Exercise goal –
From the line containing "55,67 | 4,76 |" down to the last line of the material, return those lines verbatim and only those.

○ ○ ○ ○ ○ ○ ○

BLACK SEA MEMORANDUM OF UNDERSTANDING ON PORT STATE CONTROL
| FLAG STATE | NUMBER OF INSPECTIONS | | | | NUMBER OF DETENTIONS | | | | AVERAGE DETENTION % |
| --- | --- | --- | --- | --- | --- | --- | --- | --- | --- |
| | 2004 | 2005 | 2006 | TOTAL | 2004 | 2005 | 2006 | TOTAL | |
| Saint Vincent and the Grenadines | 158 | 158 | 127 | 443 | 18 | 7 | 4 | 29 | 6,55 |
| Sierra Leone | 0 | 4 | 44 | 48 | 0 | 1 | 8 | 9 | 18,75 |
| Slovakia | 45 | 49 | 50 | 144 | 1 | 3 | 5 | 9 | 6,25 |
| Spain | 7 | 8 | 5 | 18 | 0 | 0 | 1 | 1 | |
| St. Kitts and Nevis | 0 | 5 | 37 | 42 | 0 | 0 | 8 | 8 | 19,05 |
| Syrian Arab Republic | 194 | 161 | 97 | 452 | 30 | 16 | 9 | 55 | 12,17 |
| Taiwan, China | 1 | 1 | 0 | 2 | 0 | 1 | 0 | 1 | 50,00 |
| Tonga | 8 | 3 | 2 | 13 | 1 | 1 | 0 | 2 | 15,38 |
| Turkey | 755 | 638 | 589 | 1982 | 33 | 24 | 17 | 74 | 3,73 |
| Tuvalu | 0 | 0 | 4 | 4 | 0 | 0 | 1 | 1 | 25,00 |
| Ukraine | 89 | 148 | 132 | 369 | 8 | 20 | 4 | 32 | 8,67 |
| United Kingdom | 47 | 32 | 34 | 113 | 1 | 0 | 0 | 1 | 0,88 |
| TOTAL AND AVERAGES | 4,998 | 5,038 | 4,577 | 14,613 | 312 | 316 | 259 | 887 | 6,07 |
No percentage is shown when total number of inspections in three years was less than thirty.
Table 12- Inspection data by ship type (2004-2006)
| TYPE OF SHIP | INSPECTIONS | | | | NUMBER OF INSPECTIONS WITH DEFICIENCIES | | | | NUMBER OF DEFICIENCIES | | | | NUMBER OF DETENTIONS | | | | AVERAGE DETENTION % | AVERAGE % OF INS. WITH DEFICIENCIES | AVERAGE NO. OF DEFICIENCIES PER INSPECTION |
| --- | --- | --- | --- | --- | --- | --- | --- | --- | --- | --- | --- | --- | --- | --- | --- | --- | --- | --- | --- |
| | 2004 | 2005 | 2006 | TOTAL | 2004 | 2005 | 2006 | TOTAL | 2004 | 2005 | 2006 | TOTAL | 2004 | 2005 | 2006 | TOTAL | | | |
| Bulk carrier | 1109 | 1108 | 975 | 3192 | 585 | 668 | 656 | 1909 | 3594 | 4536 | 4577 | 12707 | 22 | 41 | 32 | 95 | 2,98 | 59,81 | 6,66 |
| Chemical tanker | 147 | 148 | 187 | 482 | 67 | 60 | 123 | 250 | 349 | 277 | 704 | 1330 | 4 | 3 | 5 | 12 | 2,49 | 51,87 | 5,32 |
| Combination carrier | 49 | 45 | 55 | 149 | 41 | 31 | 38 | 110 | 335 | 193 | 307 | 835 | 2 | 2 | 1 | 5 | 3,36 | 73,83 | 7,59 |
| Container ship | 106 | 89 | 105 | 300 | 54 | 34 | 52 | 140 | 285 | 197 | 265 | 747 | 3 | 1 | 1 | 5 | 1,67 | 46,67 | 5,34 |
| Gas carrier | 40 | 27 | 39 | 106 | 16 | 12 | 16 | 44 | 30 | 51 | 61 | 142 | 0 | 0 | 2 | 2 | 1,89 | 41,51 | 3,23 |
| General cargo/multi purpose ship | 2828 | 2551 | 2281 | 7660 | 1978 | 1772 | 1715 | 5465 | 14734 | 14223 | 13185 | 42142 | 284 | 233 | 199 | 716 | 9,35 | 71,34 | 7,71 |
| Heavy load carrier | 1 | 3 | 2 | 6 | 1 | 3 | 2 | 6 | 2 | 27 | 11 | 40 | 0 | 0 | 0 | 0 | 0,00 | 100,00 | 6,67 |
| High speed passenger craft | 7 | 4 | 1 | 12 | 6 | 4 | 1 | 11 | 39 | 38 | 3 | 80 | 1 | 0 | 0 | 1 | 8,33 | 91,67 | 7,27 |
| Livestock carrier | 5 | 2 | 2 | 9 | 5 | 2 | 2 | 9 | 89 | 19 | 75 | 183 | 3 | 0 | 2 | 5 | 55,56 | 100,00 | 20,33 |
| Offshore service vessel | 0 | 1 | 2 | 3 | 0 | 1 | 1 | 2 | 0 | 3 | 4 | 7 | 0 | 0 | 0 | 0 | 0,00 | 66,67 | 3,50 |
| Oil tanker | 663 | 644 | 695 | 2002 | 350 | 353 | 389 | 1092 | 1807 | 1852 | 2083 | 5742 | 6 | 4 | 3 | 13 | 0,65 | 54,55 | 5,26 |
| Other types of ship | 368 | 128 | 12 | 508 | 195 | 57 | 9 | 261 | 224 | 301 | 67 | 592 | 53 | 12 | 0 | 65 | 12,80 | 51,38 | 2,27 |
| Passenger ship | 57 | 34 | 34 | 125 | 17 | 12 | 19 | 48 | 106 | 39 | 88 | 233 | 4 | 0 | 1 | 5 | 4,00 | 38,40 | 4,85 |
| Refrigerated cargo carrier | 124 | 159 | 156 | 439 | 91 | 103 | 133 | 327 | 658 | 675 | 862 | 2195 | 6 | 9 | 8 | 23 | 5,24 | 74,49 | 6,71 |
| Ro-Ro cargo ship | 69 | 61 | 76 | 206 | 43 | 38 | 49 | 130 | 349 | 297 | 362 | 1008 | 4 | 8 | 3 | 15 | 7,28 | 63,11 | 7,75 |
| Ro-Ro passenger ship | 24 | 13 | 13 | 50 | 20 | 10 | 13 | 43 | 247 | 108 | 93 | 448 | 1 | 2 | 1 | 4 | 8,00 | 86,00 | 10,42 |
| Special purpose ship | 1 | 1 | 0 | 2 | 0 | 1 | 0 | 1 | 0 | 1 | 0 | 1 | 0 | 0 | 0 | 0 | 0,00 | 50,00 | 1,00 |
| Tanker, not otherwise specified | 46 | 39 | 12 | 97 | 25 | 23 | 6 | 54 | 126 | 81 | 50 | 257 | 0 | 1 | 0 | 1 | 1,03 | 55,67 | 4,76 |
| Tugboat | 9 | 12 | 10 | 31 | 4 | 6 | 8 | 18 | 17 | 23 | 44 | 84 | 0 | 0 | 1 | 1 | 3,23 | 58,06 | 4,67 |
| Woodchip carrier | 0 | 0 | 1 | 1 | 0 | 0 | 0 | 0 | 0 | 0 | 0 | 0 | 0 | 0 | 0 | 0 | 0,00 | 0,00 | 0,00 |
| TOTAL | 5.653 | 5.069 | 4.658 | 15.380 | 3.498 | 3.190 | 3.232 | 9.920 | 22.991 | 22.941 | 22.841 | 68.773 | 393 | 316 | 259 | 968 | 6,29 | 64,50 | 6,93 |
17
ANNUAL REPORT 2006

○ ○ ○ ○ ○ ○ ○

Reply –
| Tanker, not otherwise specified | 46 | 39 | 12 | 97 | 25 | 23 | 6 | 54 | 126 | 81 | 50 | 257 | 0 | 1 | 0 | 1 | 1,03 | 55,67 | 4,76 |
| Tugboat | 9 | 12 | 10 | 31 | 4 | 6 | 8 | 18 | 17 | 23 | 44 | 84 | 0 | 0 | 1 | 1 | 3,23 | 58,06 | 4,67 |
| Woodchip carrier | 0 | 0 | 1 | 1 | 0 | 0 | 0 | 0 | 0 | 0 | 0 | 0 | 0 | 0 | 0 | 0 | 0,00 | 0,00 | 0,00 |
| TOTAL | 5.653 | 5.069 | 4.658 | 15.380 | 3.498 | 3.190 | 3.232 | 9.920 | 22.991 | 22.941 | 22.841 | 68.773 | 393 | 316 | 259 | 968 | 6,29 | 64,50 | 6,93 |
17
ANNUAL REPORT 2006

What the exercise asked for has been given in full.